We are a commune of inquiring, skeptical, politically centrist, capitalist, anglophile, traditionalist New England Yankee humans, humanoids, and animals with many interests beyond and above politics. Each of us has had a high-school education (or GED), but all had ADD so didn't pay attention very well, especially the dogs. Each one of us does "try my best to be just like I am," and none of us enjoys working for others, including for Maggie, from whom we receive neither a nickel nor a dime. Freedom from nags, cranks, government, do-gooders, control-freaks and idiots is all that we ask for.
Probably an urban myth, but a good tale anyway and a great advt for Apple: iPod takes bullet, saves soldier. Story at Wasson. (photo borrowed from Wasson). Times have changed. It used to be mini New Testaments that did this job.
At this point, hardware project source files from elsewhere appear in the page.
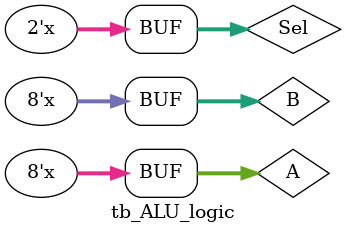
<source format=v>

`timescale 1ns/1ns
module tb_ALU_logic;
reg [1:0] Sel;
reg [7:0] A,B ;
wire [7:0] LogicUnit;

ALU_logic ALU_logic (.Sel(Sel),.A(A),.B(B),.LogicUnit(LogicUnit));

always #50 Sel=Sel+2'b01;
always #50 A=A+1;
always #50 B=B+1;

initial begin 
Sel=2'b00; A=0; B=0;
end
endmodule

</source>
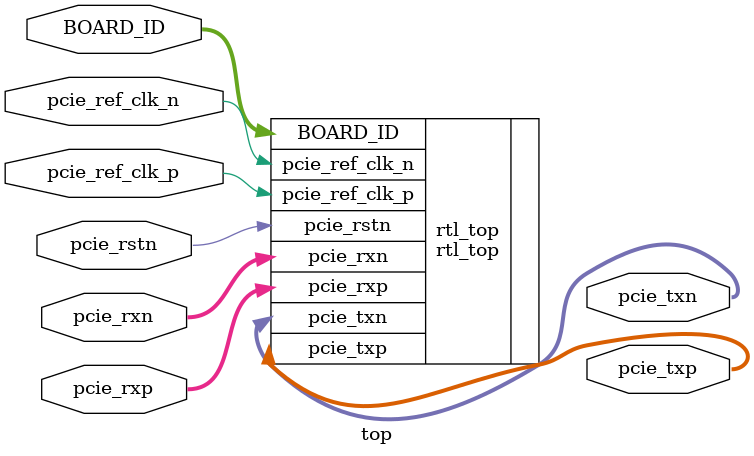
<source format=v>

`timescale 1ns / 1ps

module top (
    // GPIO
    input  wire [2:0] BOARD_ID,
    // PCIe
    input  wire [3:0] pcie_rxp,
    input  wire [3:0] pcie_rxn,
    output wire [3:0] pcie_txp,
    output wire [3:0] pcie_txn,
    input  wire       pcie_ref_clk_p,
    input  wire       pcie_ref_clk_n,
    input  wire       pcie_rstn
);

// ============================================================================

rtl_top rtl_top (
    .BOARD_ID       (BOARD_ID),

    .pcie_rxp       (pcie_rxp),
    .pcie_rxn       (pcie_rxn),
    .pcie_txp       (pcie_txp),
    .pcie_txn       (pcie_txn),
    .pcie_ref_clk_p (pcie_ref_clk_p),
    .pcie_ref_clk_n (pcie_ref_clk_n),
    .pcie_rstn      (pcie_rstn)
);

endmodule

</source>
The economic news. It is still great, but who knows? This administration has stunk with communications, from the beginning.
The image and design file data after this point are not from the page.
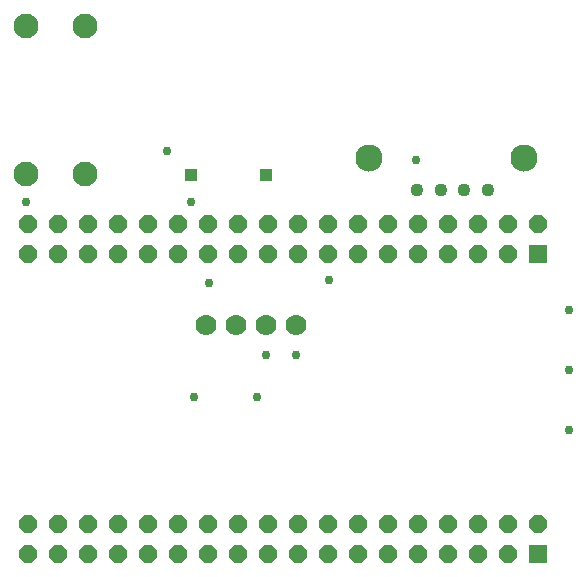
<source format=gbr>
G04 EAGLE Gerber RS-274X export*
G75*
%MOMM*%
%FSLAX34Y34*%
%LPD*%
%INBottom Copper*%
%IPPOS*%
%AMOC8*
5,1,8,0,0,1.08239X$1,22.5*%
G01*
%ADD10C,1.778000*%
%ADD11C,2.100000*%
%ADD12R,1.524000X1.524000*%
%ADD13P,1.649562X8X202.500000*%
%ADD14C,1.108000*%
%ADD15C,2.300000*%
%ADD16R,1.108000X1.108000*%
%ADD17C,0.756400*%


D10*
X-1089660Y-2463800D03*
X-1140460Y-2463800D03*
X-1115060Y-2463800D03*
X-1064260Y-2463800D03*
D11*
X-1292460Y-2335800D03*
X-1242460Y-2335800D03*
X-1292460Y-2210800D03*
X-1242460Y-2210800D03*
D12*
X-859200Y-2657100D03*
D13*
X-859200Y-2631700D03*
X-884600Y-2657100D03*
X-884600Y-2631700D03*
X-910000Y-2657100D03*
X-910000Y-2631700D03*
X-935400Y-2657100D03*
X-935400Y-2631700D03*
X-960800Y-2657100D03*
X-960800Y-2631700D03*
X-986200Y-2657100D03*
X-986200Y-2631700D03*
X-1011600Y-2657100D03*
X-1011600Y-2631700D03*
X-1037000Y-2657100D03*
X-1037000Y-2631700D03*
X-1062400Y-2657100D03*
X-1062400Y-2631700D03*
X-1087800Y-2657100D03*
X-1087800Y-2631700D03*
X-1113200Y-2657100D03*
X-1113200Y-2631700D03*
X-1138600Y-2657100D03*
X-1138600Y-2631700D03*
X-1164000Y-2657100D03*
X-1164000Y-2631700D03*
X-1189400Y-2657100D03*
X-1189400Y-2631700D03*
X-1214800Y-2657100D03*
X-1214800Y-2631700D03*
X-1240200Y-2657100D03*
X-1240200Y-2631700D03*
X-1265600Y-2657100D03*
X-1265600Y-2631700D03*
X-1291000Y-2657100D03*
X-1291000Y-2631700D03*
D12*
X-859200Y-2403100D03*
D13*
X-859200Y-2377700D03*
X-884600Y-2403100D03*
X-884600Y-2377700D03*
X-910000Y-2403100D03*
X-910000Y-2377700D03*
X-935400Y-2403100D03*
X-935400Y-2377700D03*
X-960800Y-2403100D03*
X-960800Y-2377700D03*
X-986200Y-2403100D03*
X-986200Y-2377700D03*
X-1011600Y-2403100D03*
X-1011600Y-2377700D03*
X-1037000Y-2403100D03*
X-1037000Y-2377700D03*
X-1062400Y-2403100D03*
X-1062400Y-2377700D03*
X-1087800Y-2403100D03*
X-1087800Y-2377700D03*
X-1113200Y-2403100D03*
X-1113200Y-2377700D03*
X-1138600Y-2403100D03*
X-1138600Y-2377700D03*
X-1164000Y-2403100D03*
X-1164000Y-2377700D03*
X-1189400Y-2403100D03*
X-1189400Y-2377700D03*
X-1214800Y-2403100D03*
X-1214800Y-2377700D03*
X-1240200Y-2403100D03*
X-1240200Y-2377700D03*
X-1265600Y-2403100D03*
X-1265600Y-2377700D03*
X-1291000Y-2403100D03*
X-1291000Y-2377700D03*
D14*
X-901700Y-2349500D03*
X-921700Y-2349500D03*
X-941700Y-2349500D03*
X-961700Y-2349500D03*
D15*
X-871000Y-2322400D03*
X-1002400Y-2322400D03*
D16*
X-1153160Y-2336800D03*
X-1089660Y-2336800D03*
D17*
X-833120Y-2451100D03*
X-833120Y-2552700D03*
X-833120Y-2501900D03*
X-1089660Y-2489200D03*
X-962660Y-2324100D03*
X-1036320Y-2425700D03*
X-1153160Y-2359660D03*
X-1292860Y-2359660D03*
X-1064260Y-2489200D03*
X-1150620Y-2524760D03*
X-1097280Y-2524760D03*
X-1173480Y-2316480D03*
X-1137920Y-2428240D03*
M02*

</source>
Skook, you sound like a pump expert--can i axe you a question-- I just traded for an old 1920-ish Stevens 520 12 ga pump. Neat old collector item, but the bolt won't lock shut when you work the slide. Would you know offhand what the name of the broken part might be called?
Man, ya got me stumped. So the bolt closes but moves back open even when the slide is all the way forward in battery? I've never owned one, so clearly I'm absolutely no help. If it were me, I would break out the screwdrivers, disassemble it slowly and look for missing pins and springs using the schematic as a guide. Numrich and the usual suspects have some parts, though I think some parts are very hard to find. If you think you've solved it, take it to a smith to double check. There may be hidden stuff wrong, too.
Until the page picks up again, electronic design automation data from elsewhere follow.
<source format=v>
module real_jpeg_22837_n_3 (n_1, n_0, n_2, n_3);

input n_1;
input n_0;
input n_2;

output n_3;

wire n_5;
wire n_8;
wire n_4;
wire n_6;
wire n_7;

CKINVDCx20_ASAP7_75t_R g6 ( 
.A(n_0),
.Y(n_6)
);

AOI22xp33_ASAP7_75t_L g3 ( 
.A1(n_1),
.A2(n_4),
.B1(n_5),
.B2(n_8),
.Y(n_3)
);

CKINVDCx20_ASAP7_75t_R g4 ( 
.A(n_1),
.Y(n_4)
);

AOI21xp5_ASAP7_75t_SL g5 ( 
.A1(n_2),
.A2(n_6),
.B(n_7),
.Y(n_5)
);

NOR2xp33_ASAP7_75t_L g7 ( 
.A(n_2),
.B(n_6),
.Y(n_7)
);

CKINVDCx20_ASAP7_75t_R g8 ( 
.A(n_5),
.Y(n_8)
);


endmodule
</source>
Another problem is that while it is a JMB design, it seems from what little I know to have been an evolutionary dead end and I have heard that the mechanism is very different than anything we see today ("today" = post 1935, say). So many modern smiths are not familiar with them.
I would ask your question on the Shotgun World "Classics" sub-forum, the various 24 Hour Campfire forums, especially the Savage sub-forum, and also on the High Road and the Firing Line. You might ask about competent smiths at each place, too.
Then if you can't figure it out after all that, take all the little pieces to the smith in a 1 gallon Zip-Loc baggie and dump the baggie on his counter. In three years you'll have your gun back. :-)
THANKs, skook--didn't mean to put you to all that trouble. Great links & leads. Yes, three years @ smith's sounds right. Nah, it's not the trench gun--wish it was, those things are highly prized collector's items. Mine is one of the oldies, with the safety a toggle inside the trigger guard just in front of the trigger--very nice placement, very positive and fast operation with the trigger finger. SN # 46888 B. No, I wouldn't shoot it. Well maybe with a light field load, with a smithie's okay.